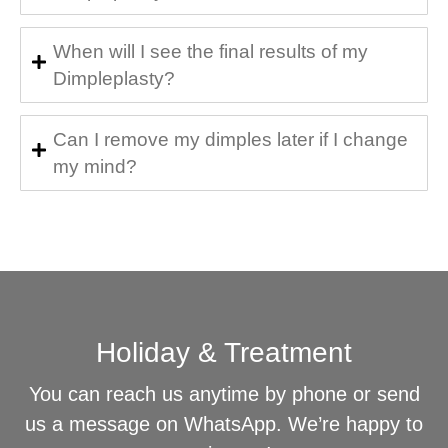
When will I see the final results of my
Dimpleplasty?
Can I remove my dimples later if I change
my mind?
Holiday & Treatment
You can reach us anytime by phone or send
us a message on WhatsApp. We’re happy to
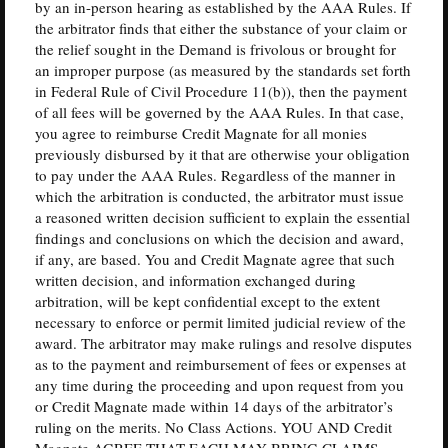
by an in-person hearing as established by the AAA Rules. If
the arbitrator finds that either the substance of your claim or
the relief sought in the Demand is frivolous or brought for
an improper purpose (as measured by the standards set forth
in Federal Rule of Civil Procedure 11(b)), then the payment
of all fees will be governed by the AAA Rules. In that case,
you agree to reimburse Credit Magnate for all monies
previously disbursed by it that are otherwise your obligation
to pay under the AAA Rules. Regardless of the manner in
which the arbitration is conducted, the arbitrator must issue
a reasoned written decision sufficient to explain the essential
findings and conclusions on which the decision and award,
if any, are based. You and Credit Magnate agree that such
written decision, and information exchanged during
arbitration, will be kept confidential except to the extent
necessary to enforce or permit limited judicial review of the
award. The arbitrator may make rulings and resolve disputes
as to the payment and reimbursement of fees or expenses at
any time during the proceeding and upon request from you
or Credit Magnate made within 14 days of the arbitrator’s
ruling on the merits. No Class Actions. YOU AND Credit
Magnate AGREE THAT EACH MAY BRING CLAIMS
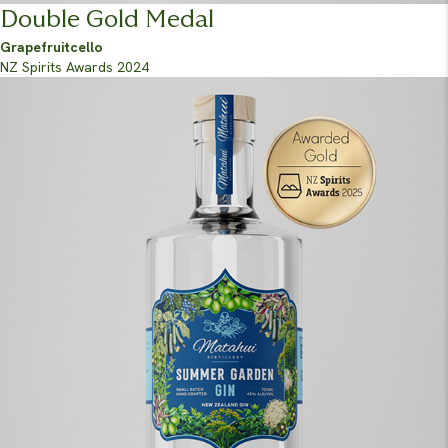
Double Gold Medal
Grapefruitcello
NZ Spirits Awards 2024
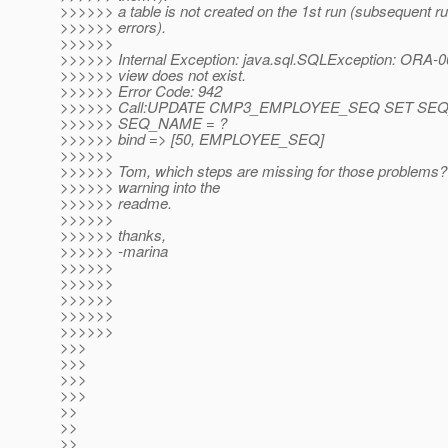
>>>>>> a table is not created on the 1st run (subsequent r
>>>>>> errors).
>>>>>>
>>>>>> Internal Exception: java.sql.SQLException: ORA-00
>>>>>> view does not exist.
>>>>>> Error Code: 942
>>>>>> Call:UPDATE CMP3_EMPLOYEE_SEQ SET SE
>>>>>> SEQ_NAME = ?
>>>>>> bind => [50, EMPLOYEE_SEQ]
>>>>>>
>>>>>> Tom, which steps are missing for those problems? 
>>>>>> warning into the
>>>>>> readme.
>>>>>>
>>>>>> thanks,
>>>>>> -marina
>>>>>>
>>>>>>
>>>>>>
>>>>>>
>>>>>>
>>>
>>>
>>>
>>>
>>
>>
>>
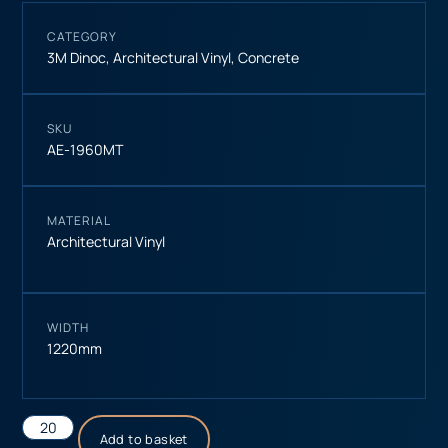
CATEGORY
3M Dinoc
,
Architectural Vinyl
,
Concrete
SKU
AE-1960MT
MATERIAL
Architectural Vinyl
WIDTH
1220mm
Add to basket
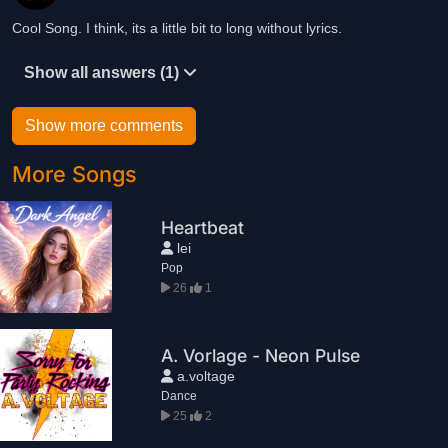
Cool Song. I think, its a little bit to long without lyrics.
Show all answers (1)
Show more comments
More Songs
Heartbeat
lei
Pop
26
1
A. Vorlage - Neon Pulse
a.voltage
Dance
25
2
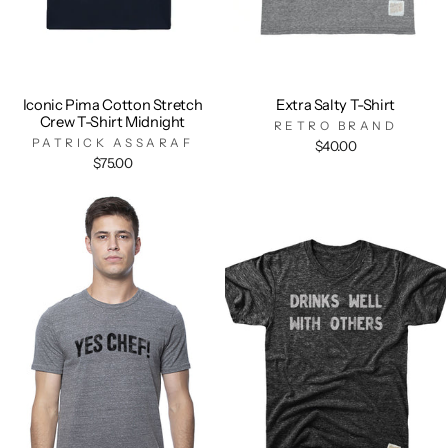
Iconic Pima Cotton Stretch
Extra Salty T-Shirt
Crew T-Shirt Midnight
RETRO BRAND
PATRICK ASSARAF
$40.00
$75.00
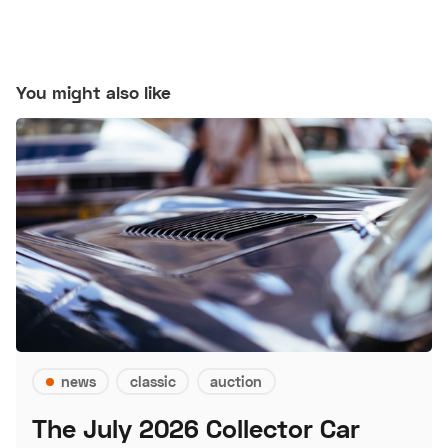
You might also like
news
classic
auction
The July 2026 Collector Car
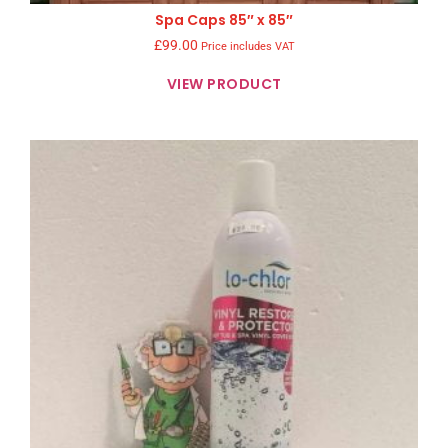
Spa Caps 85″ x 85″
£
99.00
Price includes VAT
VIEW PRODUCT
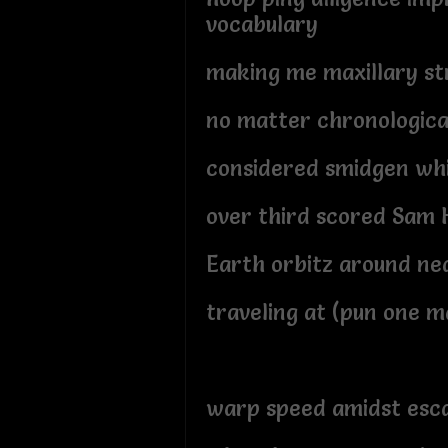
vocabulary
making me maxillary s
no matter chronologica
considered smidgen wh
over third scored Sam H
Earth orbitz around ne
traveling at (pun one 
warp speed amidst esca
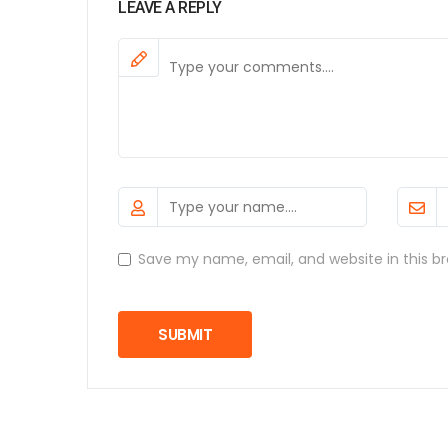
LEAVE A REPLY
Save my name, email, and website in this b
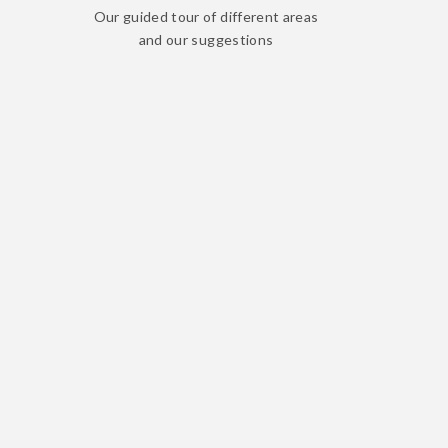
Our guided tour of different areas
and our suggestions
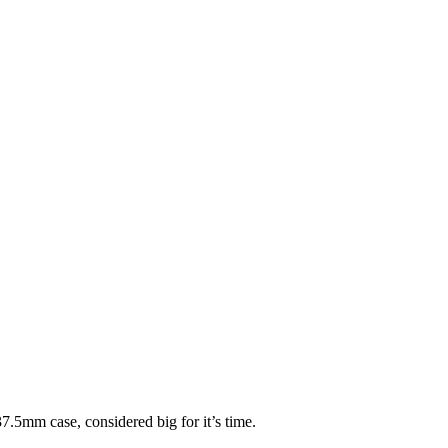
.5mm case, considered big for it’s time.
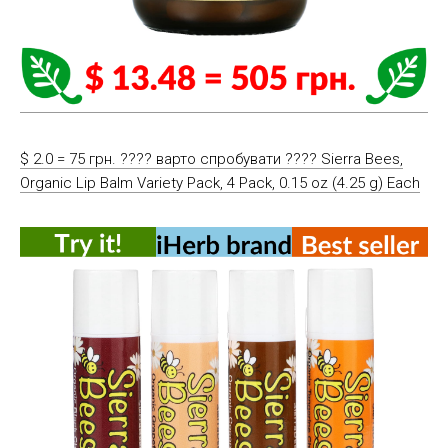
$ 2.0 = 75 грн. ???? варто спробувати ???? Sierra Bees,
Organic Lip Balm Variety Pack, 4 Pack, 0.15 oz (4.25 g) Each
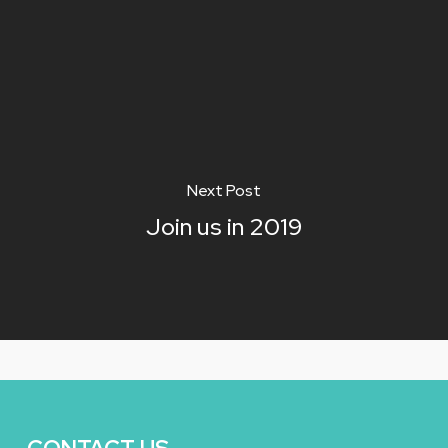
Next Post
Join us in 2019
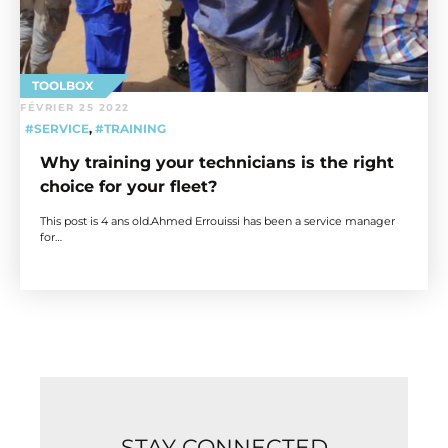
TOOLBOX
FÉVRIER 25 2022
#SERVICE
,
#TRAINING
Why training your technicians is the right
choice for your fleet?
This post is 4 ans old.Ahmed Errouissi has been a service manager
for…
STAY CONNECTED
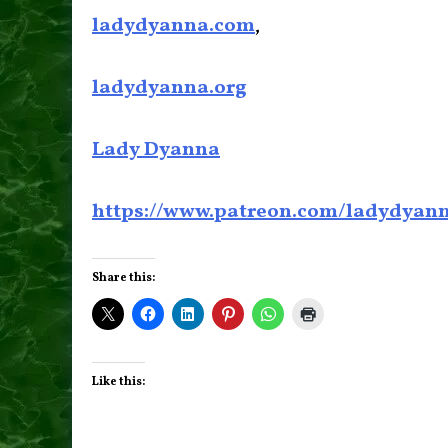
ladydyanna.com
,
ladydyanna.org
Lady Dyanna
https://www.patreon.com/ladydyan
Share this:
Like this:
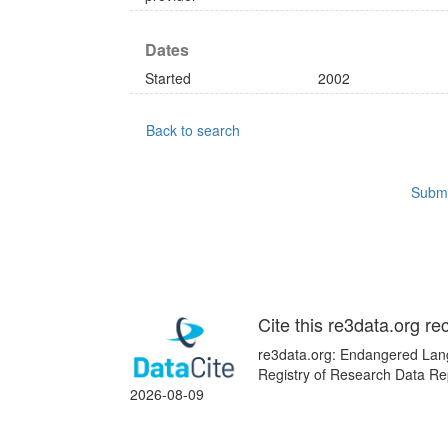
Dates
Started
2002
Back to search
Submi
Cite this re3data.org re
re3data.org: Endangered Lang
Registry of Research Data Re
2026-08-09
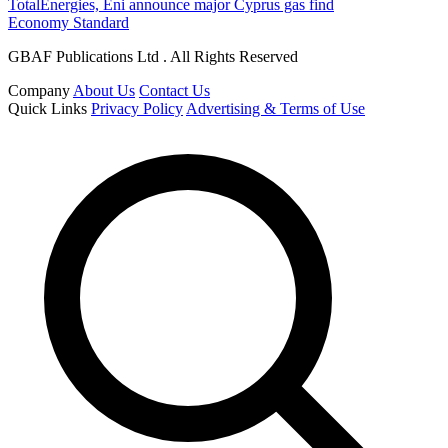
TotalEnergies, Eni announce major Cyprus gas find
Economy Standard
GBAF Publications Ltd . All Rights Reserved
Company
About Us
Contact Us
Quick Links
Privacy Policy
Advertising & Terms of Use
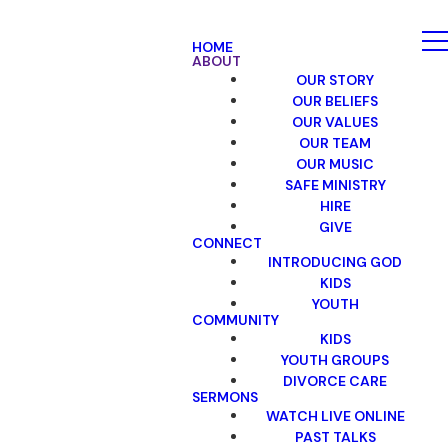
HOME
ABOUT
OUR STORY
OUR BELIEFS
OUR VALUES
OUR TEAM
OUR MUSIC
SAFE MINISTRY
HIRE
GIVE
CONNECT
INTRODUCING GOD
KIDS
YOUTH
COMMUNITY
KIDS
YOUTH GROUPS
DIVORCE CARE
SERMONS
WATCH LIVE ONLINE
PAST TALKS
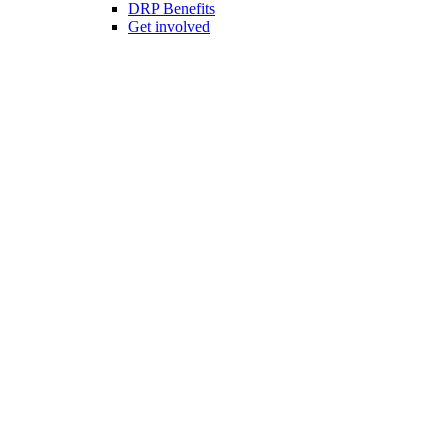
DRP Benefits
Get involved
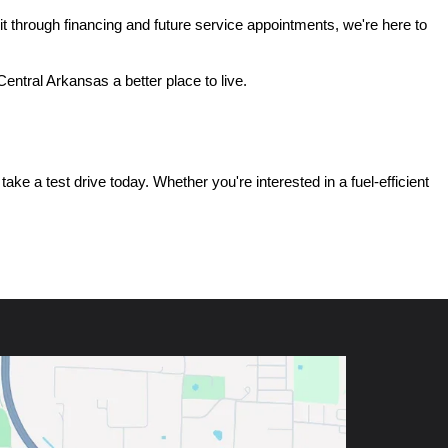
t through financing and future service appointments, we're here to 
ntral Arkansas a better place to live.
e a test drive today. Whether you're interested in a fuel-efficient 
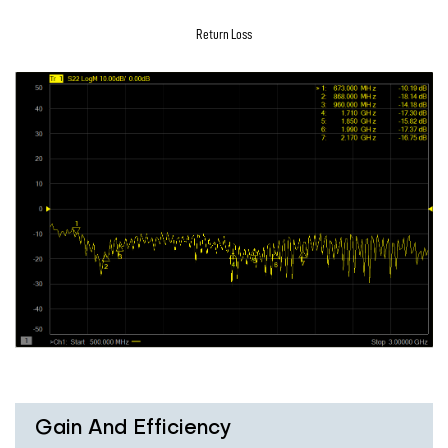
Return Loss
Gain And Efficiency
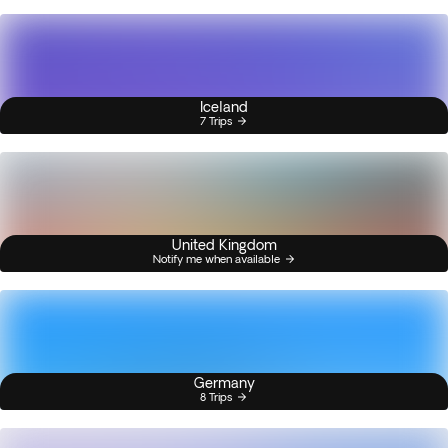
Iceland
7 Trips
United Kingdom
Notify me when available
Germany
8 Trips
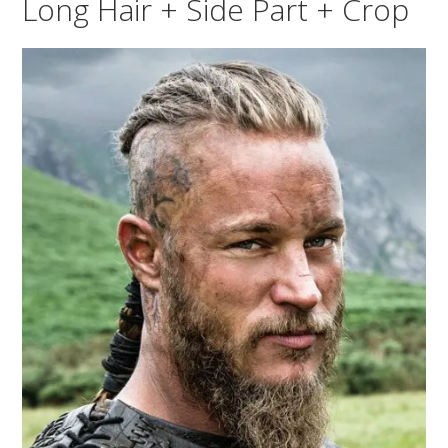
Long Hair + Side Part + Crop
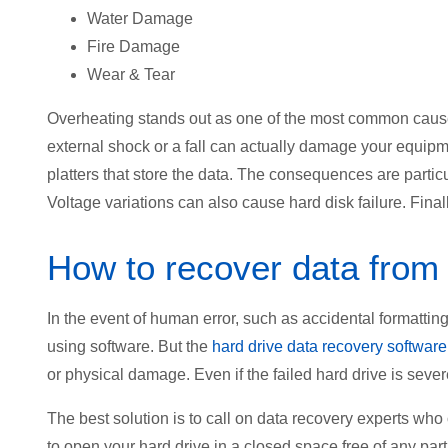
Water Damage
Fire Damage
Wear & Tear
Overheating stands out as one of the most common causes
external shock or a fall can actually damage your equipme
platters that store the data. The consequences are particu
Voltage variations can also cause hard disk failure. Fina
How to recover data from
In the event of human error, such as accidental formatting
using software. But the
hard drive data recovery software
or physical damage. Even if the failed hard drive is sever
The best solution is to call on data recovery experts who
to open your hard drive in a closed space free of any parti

YOUR TASK
Select and copy every line of the listing with the word "drive".

THE COMPLETED TASK
e a test drive today. Whether you're interested in a fuel-efficient 
hard drive data recovery software
or physical damage. Even if the failed hard drive is sever
to open your hard drive in a closed space free of any parti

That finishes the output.